Ghar Dalam from inside

Then there was the cave. The story about Malta’s very own unwilling troglodite came up during a discussion on poverty at the University of Malta. Malta is one of the 27 EU member states – while not being prosperous, the last thing that you would expect is the story of a cave-dweller at the dawn of the 21st century. I will have plenty of time to discuss the perceptions of poverty on the island of Malta in future blog posts but I would like to take the opportunity of the cave-dweller’s story to throw in our last allegory for reflection. The “cave” reminded me of the Greek philosopher Plato who creates an allegory about some cave dwelling prisoners:

Plato imagines a group of people who have lived chained in a cave all of their lives, facing a blank wall. The people watch shadows projected on the wall by things passing in front of a fire behind them, and begin to ascribe forms to these shadows. According to Plato, the shadows are as close as the prisoners get to seeing reality. He then explains how the philosopher is like a prisoner who is freed from the cave and comes to understand that the shadows on the wall are not constitutive of reality at all, as he can perceive the true form of reality rather than the mere shadows seen by the prisoners. (source: Wikipedia)
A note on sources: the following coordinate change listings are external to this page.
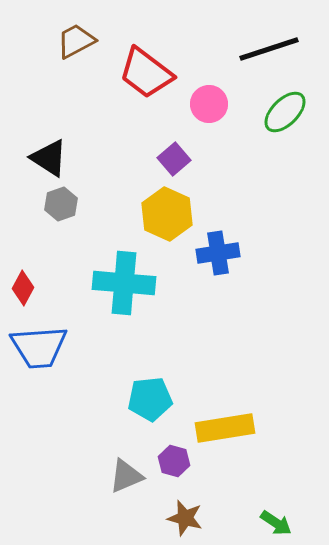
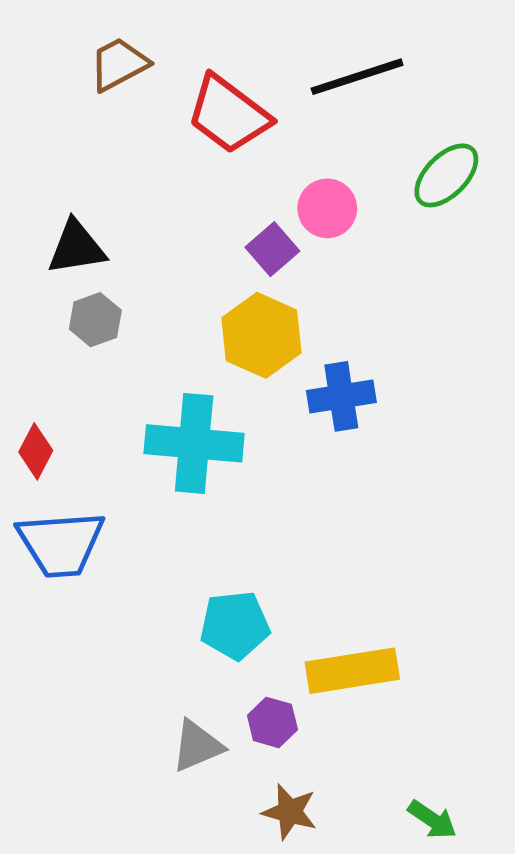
black line: (269, 49) -> (357, 77), moved
pink circle: (209, 104) -> (327, 208), moved
black triangle: (49, 158) -> (76, 248), turned -42

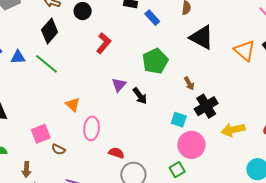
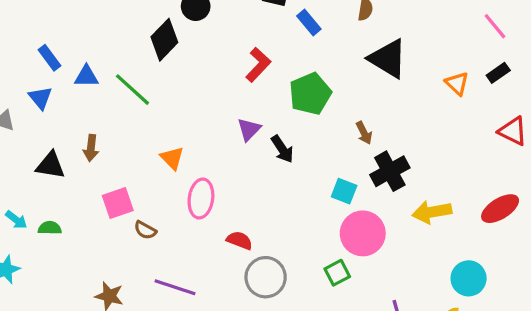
black diamond: (50, 31) -> (164, 40), moved
red L-shape: (104, 43) -> (258, 65), moved
orange triangle: (245, 50) -> (457, 83), size x0.7
brown arrow: (26, 169) -> (91, 148), moved

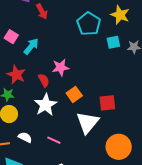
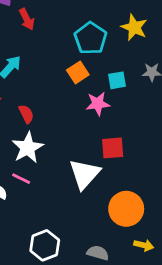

Just think about it. Our blogs are a useful tool to bring the outside world into the cave. The new media – with all their frills and shining implements – are still only a tool. Just like the pen and paper years ago, and the printing press only too recently, they are there to be used – and their usefulness depends on the skillfulness of those who take them up. There is an immense amount of noise out there leading people to believe that the shadows on the wall are the actual reality. We may be bold and think we are the philosophers who will bring the information to our local network – it can then have the combined effect of a global ripple on the world wide web.

Cause and effect. Think about it.

I know you’re out there. I can feel you now. I know that you’re afraid. You’re afraid of us. You’re afraid of change. I don’t know the future. I didn’t come here to tell you how this is going to end. I came here to tell you how it’s going to begin. I’m going to hang up this phone, and then I’m going to show these people what you don’t want them to see. I’m going to show them a world … without you. A world without rules and controls, without borders or boundaries; a world where anything is possible. Where we go from there is a choice I leave to you. (Neo, the Matrix)

*Image Note: Illustration image is of “Ghar Dalam” (lit. The Cave of Darkness) a cave in the south of Malta that was found to be full of remains and fossils of prehistoric animals – held to be evidence of a land link between the continents of Europe and Africa. Phot taken by cauchisavona available on flickr under CC licence.